The process of training an ML model involves providing an ML algorithm (that is, the learning algorithm) with training data to learn from. The term ML model refers to the model afterimage that is created by the training process.
After training our ML model, we tend to get the output w.r.t some values of features that may be unknown for a model. After feeding those values to the model, the model predicts the output based on rules learned by the model during training.
Some Machine Learning Algorithms
Linear regression is a type of linear approach for modeling a direct relationship between a variable response (also known as dependent variable) and one or more explanatory variables (also known as independent variables). The case of one explanatory variable is called simple linear regression. For more than one explanatory variable, the process is known as multiple linear regression. This phrase is distinct from multivariate linear regression, where multiple correlated dependent variables or multiple outputs are predicted, rather than a single scalar variable or a single output.
The logistic model (also known as the logit model) is a widely used statistical model that in its basic form uses a logistic function to model a binary dependent variable, although many more complex extensions exist. In regression analysis, logistic regression (or logit regression) is used for estimating the parameters of a logistic model (a form of binary regression). Mathematically, a binary logistic model has a dependent variable with two possible values, such as pass/fail, win/lose, alive/dead or healthy/sick; these are represented by an indicator variable, where the two values are labeled “0” and “1”.
Decision Tree Learning
Generally, decision trees are employed to visually represent decisions and show or inform decision making. When working with machine learning or data mining, decision trees are used as a predictive model. These models outline observations about data to conclusions about the data’s target value.
In these predictive models, the data’s features that are determined through observation are represented by the branches, while the conclusions about the data’s target value are represented as leaves.

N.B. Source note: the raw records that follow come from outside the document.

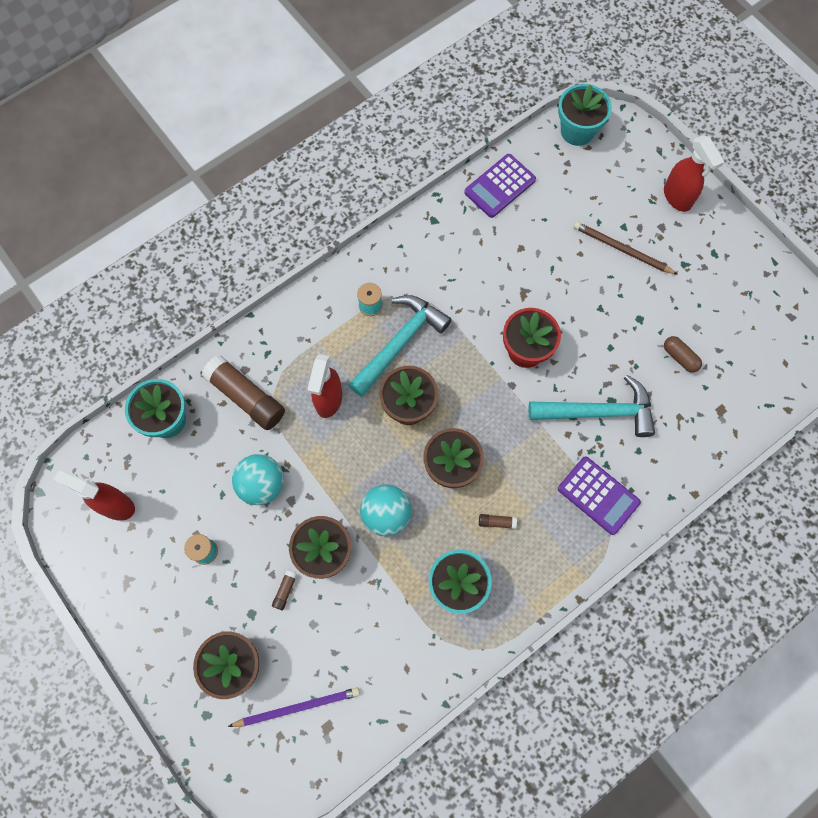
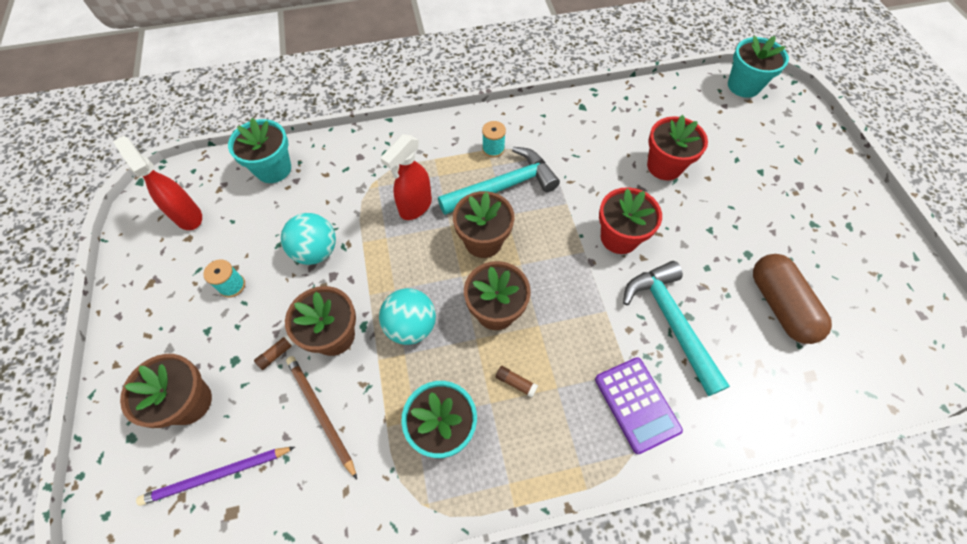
camera: 25 degrees right, 10 degrees down
(246, 397) = (347, 177): brown glue stick -> none
(297, 707) = (216, 475): purple pencil -> purple pencil turned 150 degrees clockwise
(500, 186) = (654, 102): purple calculator -> none
(537, 257) = (664, 166): none -> red flower pot
(598, 412) = (670, 322): turquoise hammer -> turquoise hammer turned 135 degrees counterclockwise
(622, 249) = (752, 189): brown pencil -> brown pencil (320, 413)
(677, 198) = (825, 167): red spray bottle -> none
(680, 357) = (780, 305): brown capsule -> brown capsule, size x1.94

Let’s look at an example of various conditions that can determine whether or not someone should go fishing outside. This includes weather conditions and barometric pressure conditions.

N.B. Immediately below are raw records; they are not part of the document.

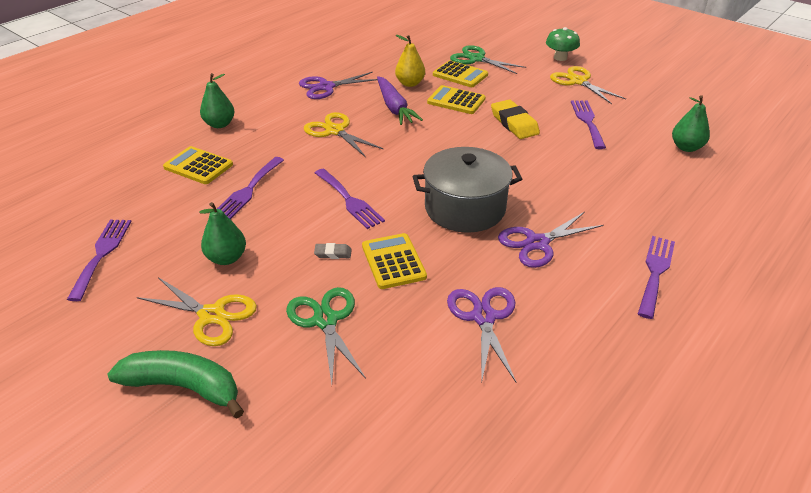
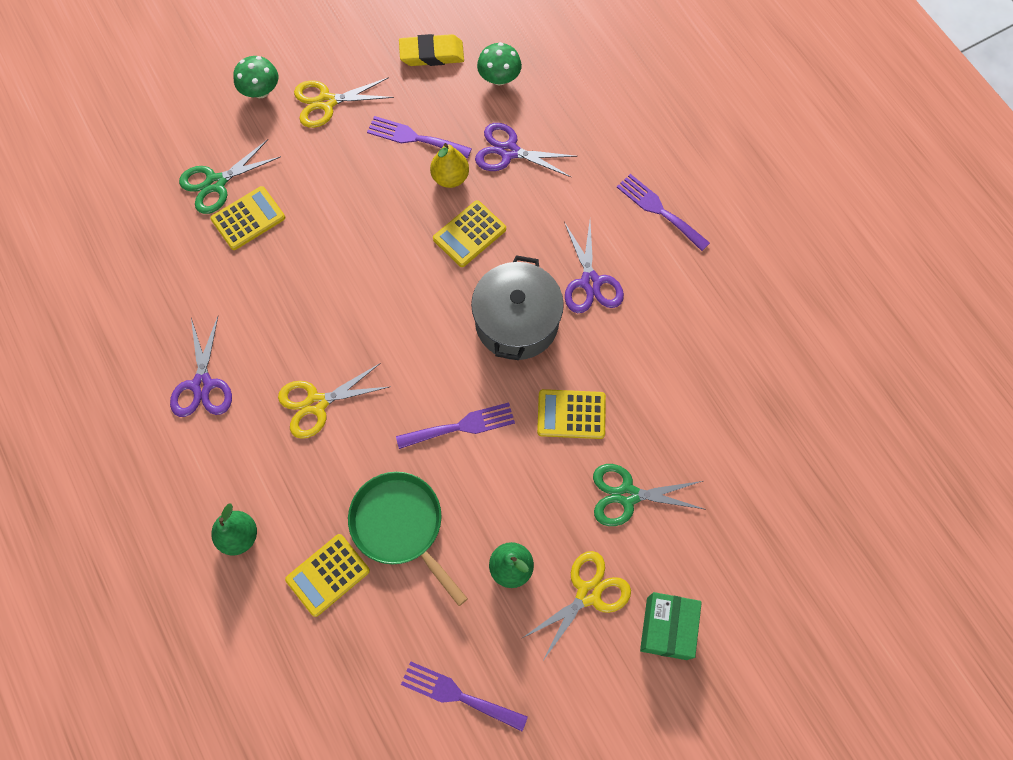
camera: 70 degrees left, 30 degrees up
(184, 387) = (666, 628): green banana -> green box
(248, 190) = (401, 526): purple fork -> green pan
(333, 253) = (540, 465): grey eraser -> none
(394, 108) = (293, 321): purple carrot -> none
(410, 83) = (242, 283): yellow pear -> yellow pear (450, 177)
(456, 101) = (309, 248): yellow calculator -> yellow calculator (469, 234)
(484, 317) = (665, 366): purple scissors -> purple scissors (509, 151)
(514, 123) = (385, 210): yellow eraser -> yellow eraser (432, 54)
(686, 147) = (499, 78): green pear -> green mushroom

The k-nearest neighbor algorithm is a pattern recognition model that can be used for classification as well as for regression. Often abbreviated as k-NN, the k in the k-nearest neighbor is a positive integer, which is typically small. In either classification or regression, the input will consist of the k nearest training examples within a space.
We will focus on k-NN classification. In this method, the output is class membership. This will assign a new object to the class to which its majority of k nearest neighbor belongs. In the case of k = 1, the object is assigned to the class of the nearest neighbor.
Let’s look at an example of a k-nearest neighbor. In the given below diagram, there are blue diamond objects and orange star objects. These belong to two separate classes i.e. the diamond class and the star class.